§ **Dataset entries**:
━━━━

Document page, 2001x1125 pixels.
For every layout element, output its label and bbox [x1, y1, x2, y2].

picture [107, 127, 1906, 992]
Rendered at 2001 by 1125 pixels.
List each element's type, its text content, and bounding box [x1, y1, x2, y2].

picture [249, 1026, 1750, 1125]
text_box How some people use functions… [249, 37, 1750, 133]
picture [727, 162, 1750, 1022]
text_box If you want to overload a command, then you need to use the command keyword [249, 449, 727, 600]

━━━━

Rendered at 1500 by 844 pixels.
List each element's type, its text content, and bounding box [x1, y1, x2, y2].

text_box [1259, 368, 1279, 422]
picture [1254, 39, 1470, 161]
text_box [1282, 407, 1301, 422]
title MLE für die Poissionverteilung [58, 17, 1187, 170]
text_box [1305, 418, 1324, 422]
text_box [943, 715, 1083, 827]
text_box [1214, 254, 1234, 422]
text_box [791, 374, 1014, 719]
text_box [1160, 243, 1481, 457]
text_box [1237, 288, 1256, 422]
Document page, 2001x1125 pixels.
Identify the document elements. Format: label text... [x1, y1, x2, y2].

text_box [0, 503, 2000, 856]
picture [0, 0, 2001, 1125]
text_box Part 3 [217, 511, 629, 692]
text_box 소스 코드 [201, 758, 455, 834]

━━━━

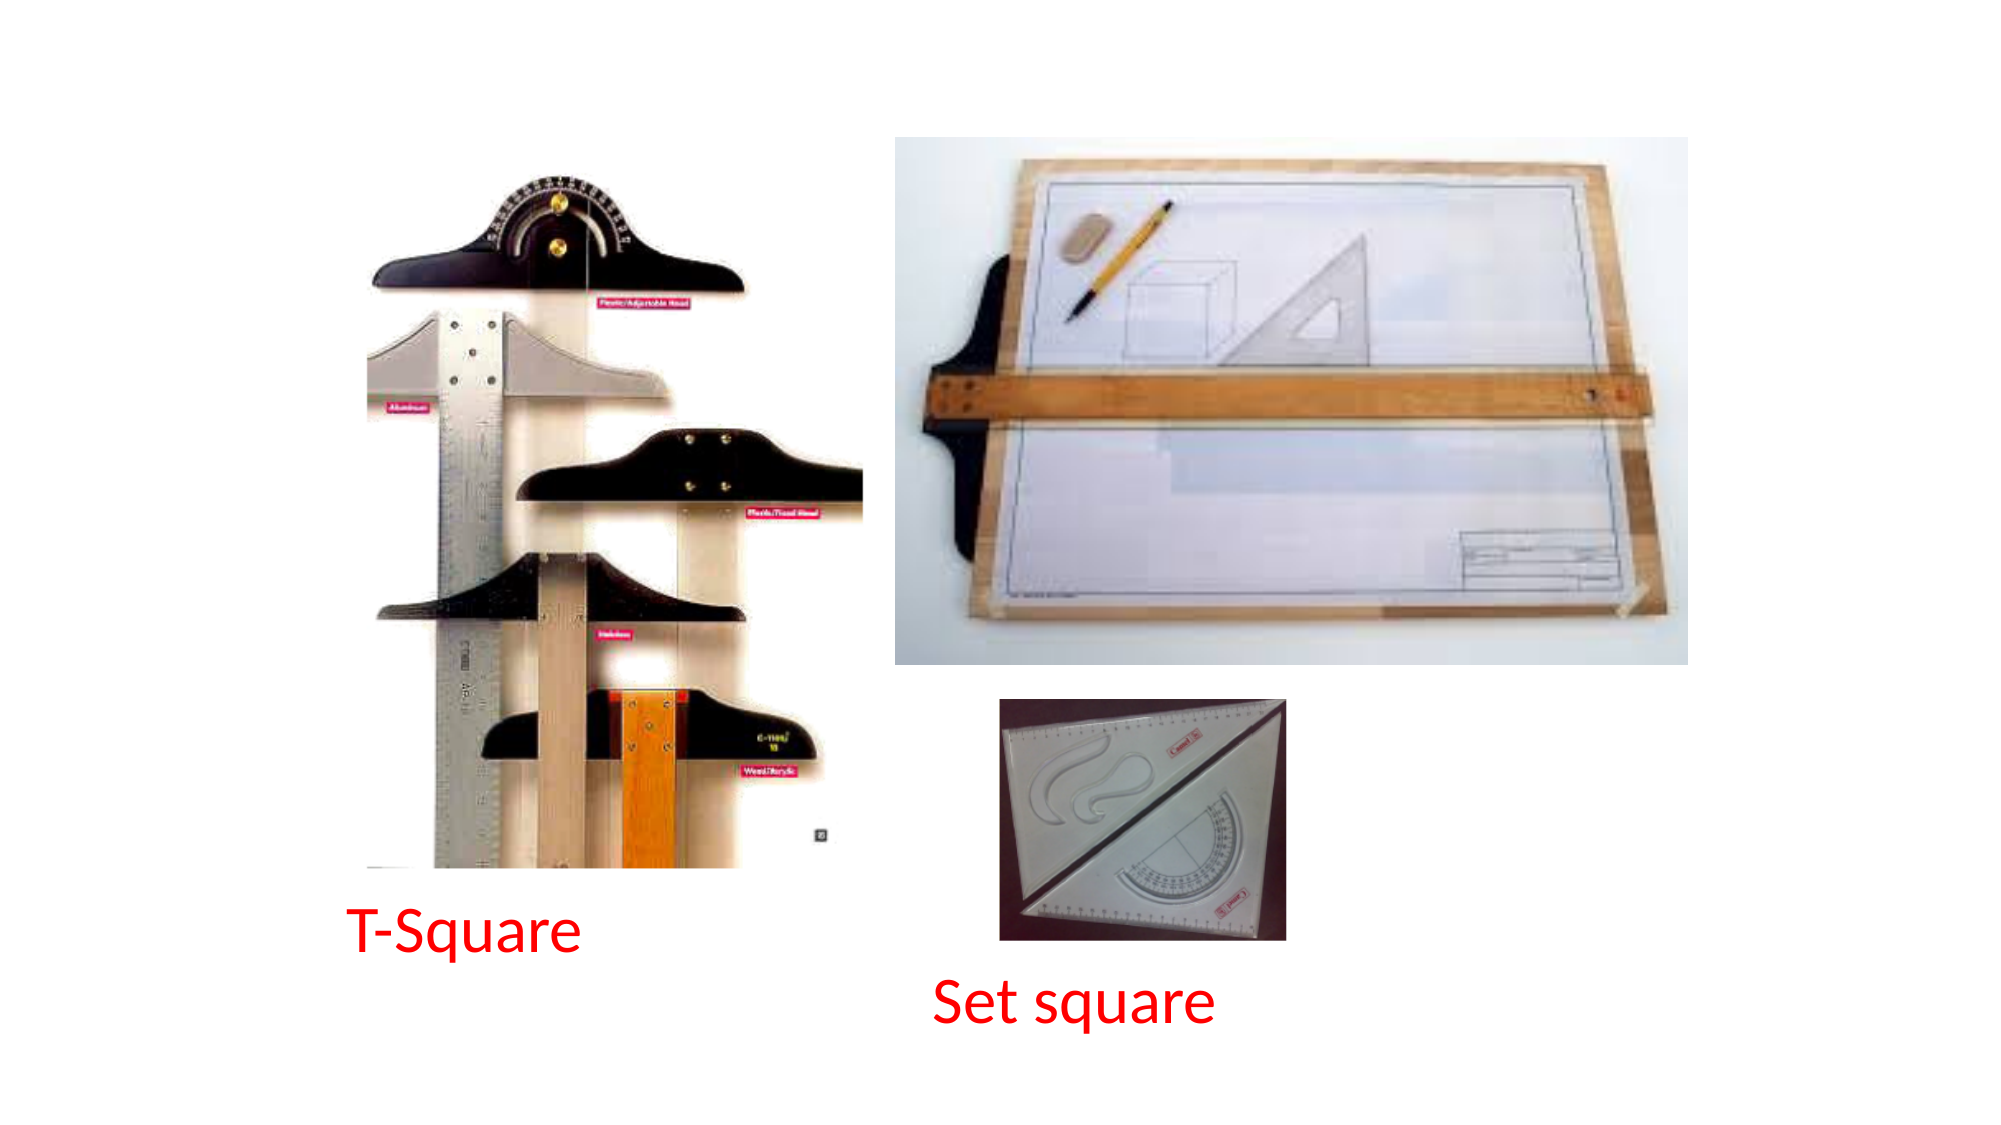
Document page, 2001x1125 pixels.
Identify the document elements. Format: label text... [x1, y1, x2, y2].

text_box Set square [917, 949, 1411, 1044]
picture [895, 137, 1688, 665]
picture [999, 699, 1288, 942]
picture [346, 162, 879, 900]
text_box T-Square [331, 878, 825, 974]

━━━━

§ **Exercise prompt**:
Tell how many lines of the data above contain the word "Rendered", giving the number by itself.

§ **Written response**:
2